As you can see from the graph, the lagged closing prices generally follow the same general pattern as the unlagged prices, but do not experience as extreme peaks and troughs. For the rest of the notebook we will use lagged prices as we are interested in long-term trends.

Slope of 52-Week Trendline

One of the oldest indicators of price momentum is the trendline. The basic idea is to create a bounding line around stock prices that predict when a price should pivot. A trendline that predicts a ceiling is called a resistance trendline, and one that predicts a floor is a support trendline.

To calculate a support trendline here, we take a lagged series, and find its pronounced local minima (here, a local minimum is defined as a data point lower than the five previous and five proceeding points). We then connect the first local minimum and the last local minimum by a straight line. For a resistance trendline, the process is the same, except it uses local maxima. This is just one of many methodologies for calculating trendlines.

Let us code up a function to return the gradient of the trendline. We will include a boolean variable support that, when set to True gives a support trendline and when set to False gives a resistance trendline. Let us have a look at the same dataset of AAPL stock and plot its trendlines.

**TASK DIRECTIONS:** Continue the excerpt on stock trendline indicators, starting after its final sentence.

**SUPPLIED INFORMATION:**
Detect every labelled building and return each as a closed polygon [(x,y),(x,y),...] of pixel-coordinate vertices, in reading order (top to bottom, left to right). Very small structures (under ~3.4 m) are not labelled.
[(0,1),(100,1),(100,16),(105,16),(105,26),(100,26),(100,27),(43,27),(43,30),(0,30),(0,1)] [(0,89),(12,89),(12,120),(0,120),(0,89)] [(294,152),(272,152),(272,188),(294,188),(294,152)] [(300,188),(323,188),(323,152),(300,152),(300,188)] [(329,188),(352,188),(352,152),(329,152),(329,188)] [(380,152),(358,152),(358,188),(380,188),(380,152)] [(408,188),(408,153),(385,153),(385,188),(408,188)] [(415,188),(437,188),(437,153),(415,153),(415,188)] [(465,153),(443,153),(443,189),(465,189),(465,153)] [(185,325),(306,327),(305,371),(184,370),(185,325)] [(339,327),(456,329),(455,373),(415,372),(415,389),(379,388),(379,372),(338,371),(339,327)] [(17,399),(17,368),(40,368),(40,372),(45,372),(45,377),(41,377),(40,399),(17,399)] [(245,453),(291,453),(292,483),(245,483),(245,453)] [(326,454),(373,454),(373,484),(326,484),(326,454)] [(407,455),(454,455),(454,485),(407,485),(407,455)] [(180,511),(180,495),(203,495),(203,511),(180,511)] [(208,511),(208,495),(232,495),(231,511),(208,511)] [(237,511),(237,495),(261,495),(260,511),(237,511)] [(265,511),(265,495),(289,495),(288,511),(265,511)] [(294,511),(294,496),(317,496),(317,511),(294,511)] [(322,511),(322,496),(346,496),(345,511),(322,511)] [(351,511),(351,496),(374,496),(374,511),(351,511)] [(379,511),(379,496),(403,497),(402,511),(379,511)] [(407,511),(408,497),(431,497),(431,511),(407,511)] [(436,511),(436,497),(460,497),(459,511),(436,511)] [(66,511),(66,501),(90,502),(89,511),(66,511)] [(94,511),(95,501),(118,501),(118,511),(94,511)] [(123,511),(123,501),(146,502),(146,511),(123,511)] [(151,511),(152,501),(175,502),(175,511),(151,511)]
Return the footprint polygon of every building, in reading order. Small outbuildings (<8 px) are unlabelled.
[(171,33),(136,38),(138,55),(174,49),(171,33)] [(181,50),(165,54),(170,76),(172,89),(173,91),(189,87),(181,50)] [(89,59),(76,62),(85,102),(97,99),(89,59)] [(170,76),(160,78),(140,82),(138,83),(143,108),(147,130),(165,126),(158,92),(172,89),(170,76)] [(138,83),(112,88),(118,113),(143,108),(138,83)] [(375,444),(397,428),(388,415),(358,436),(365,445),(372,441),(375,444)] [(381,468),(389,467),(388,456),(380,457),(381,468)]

**OUTPUT OF THE EXERCISE:**
NB: The y-intercepts used here are purely aesthetic and have no meaning as the indicator itself is only based on the slope of the trendline


In [3]:
# Custom Factor 1 : Slope of 52-Week trendline
def trendline_function(col, support):
    
    # NaN check for speed
    if nan_check(col):
        return np.nan  
    
    # lag transformation
    col = lag_helper(col)
    
    # support trendline
    if support:
        
        # get local minima
        minima_index = argrelmin(col, order=5)[0]
        
        # make sure line can be drawn
        if len(minima_index) < 2:
            return np.nan
        else:
            # return gradient
            return (col[minima_index[-1]] - col[minima_index[0]]) / (minima_index[-1] - minima_index[0])
    
    # resistance trandline
    else:
        
        # get local maxima
        maxima_index = argrelmax(col, order=5)[0]
        if len(maxima_index) < 2:
            return np.nan
        else:
            return (col[maxima_index[-1]] - col[maxima_index[0]]) / (maxima_index[-1] - maxima_index[0])

# make the lagged frame the default 
AAPL_frame = AAPL_frame_lagged

# use day count rather than dates to ensure straight lines
days = list(range(0,len(AAPL_frame),1))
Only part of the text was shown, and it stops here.